La situación golpea especialmente a quienes esperaban aprovechar el Black Friday para renovar su setup. Ese momento dulce del año, tradicionalmente perfecto para cazar ofertas en hardware, se ha convertido en un campo minado de precios inflados. Los proveedores confirman que la demanda de placas base se ha desplomado hasta la mitad comparado con meses anteriores, y la razón es cristalina: actualizar ahora implica un desembolso que muchos simplemente no están dispuestos a hacer.
Para los usuarios de plataformas AM4 que soñaban con saltar al Ryzen 7800X3D o al codiciado 9800X3D, la transición a AM5 se ha vuelto prohibitiva. No basta con cambiar procesador y placa: la obligación de adquirir DDR5 convierte el upgrade en una inversión de cientos de euros extra. Con kits de 32 GB rozando los 300 euros en retail, la ecuación deja de tener sentido para la mayoría.
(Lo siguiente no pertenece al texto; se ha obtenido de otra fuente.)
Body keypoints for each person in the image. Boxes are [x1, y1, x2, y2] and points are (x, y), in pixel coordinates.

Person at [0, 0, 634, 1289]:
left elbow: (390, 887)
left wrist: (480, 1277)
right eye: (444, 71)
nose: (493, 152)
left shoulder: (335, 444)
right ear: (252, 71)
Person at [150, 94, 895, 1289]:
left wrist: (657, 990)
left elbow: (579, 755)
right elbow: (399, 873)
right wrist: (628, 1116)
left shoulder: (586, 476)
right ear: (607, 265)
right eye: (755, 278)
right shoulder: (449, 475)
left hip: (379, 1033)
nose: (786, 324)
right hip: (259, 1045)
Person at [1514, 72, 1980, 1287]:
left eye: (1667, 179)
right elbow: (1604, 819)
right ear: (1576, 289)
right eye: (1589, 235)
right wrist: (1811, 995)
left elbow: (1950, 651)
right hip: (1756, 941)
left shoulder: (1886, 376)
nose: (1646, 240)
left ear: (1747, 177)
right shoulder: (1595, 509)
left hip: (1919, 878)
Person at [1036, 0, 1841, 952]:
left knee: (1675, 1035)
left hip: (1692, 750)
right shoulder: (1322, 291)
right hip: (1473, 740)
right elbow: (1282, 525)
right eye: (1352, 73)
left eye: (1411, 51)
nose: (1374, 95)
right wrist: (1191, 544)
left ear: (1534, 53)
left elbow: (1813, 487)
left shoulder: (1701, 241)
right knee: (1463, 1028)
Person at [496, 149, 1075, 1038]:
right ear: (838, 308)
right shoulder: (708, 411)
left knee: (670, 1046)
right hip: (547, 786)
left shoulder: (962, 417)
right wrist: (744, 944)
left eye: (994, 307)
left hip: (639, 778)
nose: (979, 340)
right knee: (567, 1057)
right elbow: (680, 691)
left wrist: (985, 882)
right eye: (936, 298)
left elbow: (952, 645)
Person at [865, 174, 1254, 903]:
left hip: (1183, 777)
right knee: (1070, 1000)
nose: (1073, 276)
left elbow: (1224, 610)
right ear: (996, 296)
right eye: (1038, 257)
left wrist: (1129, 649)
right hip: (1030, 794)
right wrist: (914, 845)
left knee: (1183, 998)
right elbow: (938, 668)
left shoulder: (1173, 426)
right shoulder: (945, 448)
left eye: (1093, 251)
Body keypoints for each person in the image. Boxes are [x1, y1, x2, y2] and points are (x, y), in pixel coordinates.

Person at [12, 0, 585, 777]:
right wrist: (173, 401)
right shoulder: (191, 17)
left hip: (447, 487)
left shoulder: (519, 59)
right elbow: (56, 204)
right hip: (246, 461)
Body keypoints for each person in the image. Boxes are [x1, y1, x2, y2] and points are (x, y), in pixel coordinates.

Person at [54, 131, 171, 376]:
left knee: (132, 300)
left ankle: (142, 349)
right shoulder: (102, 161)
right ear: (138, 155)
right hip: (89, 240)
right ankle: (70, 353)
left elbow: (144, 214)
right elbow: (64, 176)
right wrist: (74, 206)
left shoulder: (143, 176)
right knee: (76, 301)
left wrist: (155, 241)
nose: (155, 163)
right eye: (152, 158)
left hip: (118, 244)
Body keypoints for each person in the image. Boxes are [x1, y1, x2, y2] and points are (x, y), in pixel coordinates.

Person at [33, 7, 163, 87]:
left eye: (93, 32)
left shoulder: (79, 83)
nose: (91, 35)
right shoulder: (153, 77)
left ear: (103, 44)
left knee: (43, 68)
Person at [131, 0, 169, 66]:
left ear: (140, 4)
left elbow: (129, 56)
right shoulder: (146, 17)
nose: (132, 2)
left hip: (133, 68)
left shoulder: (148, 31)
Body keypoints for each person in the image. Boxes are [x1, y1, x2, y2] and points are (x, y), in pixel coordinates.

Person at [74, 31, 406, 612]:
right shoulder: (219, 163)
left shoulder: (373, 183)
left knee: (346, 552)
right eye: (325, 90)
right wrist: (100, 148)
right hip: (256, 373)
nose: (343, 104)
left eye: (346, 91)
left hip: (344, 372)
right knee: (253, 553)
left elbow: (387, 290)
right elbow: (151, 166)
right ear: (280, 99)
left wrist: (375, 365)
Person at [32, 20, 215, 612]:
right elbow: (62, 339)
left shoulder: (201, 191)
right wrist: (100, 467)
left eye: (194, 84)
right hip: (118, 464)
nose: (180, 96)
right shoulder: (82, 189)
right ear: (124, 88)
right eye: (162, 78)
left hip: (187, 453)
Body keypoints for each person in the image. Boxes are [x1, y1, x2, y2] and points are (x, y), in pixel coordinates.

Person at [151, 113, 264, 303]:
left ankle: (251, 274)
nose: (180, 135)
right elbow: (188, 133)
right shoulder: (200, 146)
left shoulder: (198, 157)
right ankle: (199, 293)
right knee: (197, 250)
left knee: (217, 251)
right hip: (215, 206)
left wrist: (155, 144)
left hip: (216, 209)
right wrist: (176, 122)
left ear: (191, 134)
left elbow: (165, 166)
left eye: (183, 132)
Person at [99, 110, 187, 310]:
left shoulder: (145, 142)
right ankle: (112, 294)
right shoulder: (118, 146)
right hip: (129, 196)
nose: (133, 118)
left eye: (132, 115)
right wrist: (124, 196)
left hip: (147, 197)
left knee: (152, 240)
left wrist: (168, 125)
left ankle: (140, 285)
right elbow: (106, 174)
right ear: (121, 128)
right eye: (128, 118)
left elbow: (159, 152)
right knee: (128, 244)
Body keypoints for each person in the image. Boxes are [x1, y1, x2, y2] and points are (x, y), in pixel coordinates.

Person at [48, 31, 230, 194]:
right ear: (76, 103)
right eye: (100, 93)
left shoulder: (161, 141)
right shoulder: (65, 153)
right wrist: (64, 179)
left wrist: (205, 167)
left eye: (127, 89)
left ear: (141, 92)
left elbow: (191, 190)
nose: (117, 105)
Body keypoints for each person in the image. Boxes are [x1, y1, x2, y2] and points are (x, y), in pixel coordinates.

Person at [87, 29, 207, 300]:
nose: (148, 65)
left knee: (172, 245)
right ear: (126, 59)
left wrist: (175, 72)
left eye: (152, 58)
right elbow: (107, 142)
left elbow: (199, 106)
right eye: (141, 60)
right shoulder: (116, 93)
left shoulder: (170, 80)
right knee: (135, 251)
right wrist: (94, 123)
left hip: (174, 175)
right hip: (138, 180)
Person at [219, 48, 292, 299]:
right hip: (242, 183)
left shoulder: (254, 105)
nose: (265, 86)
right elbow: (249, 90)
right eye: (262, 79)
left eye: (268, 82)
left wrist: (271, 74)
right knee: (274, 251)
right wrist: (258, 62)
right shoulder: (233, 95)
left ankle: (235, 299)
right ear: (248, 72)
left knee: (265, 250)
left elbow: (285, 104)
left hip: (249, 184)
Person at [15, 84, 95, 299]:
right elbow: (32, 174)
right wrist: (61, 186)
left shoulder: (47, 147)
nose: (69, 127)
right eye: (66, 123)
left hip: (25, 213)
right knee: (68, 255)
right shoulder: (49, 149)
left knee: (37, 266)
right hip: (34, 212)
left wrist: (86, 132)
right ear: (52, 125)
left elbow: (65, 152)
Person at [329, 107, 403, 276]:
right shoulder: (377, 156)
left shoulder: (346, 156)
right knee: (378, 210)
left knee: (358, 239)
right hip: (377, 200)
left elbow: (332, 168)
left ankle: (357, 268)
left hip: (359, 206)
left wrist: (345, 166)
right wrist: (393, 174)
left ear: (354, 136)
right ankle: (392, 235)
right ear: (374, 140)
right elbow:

El resultado es predecible: proyectos pospuestos indefinidamente.

Este panorama hostil está regalando territorio a las consolas. La PS5 a 349 euros durante el Cyber Monday se presenta como una alternativa tremendamente atractiva frente a un PC gaming cuyo coste de entrada se ha disparado. Valve también juega sus cartas con la Steam Machine, apostando por simplificar la experiencia PC con SteamOS en un formato más accesible. La competencia huele la sangre y está cazando usuarios frustrados con el ecosistema del ordenador de sobremesa.
La causa raíz del problema reside en la demanda industrial de DRAM para aplicaciones de inteligencia artificial. Los datacenters están absorbiendo volúmenes masivos de memoria, creando escasez en el mercado consumer. Figuras como el CEO de Epic Games pronostican que esta tensión no se resolverá a corto plazo, anticipando precios elevados durante años. Para los entusiastas del PC, es un horizonte desalentador que obliga a recalibrar expectativas.
¿Nuestra recomendación? Aguanta si puedes. Salvo emergencia absoluta, evita comprar RAM ahora mismo. Todavía circulan algunas unidades a precios razonables del stock antiguo, pero se evaporan rápidamente. Una vez agotadas, el mercado secundario también reflejará esta locura. Si tu sistema actual funciona decentemente, tendrás que armarte de paciencia. Porque actualizar en 2025 va a doler más en el bolsillo que nunca.
Nuestra opinión: Es frustrante ver cómo factores externos ajenos al gaming destruyen el momento ideal para renovar nuestro arsenal. Pero hey, también es buen momento para exprimir al máximo ese Ryzen 5000 que tanto nos ha dado. A veces, esperar es la jugada más inteligente.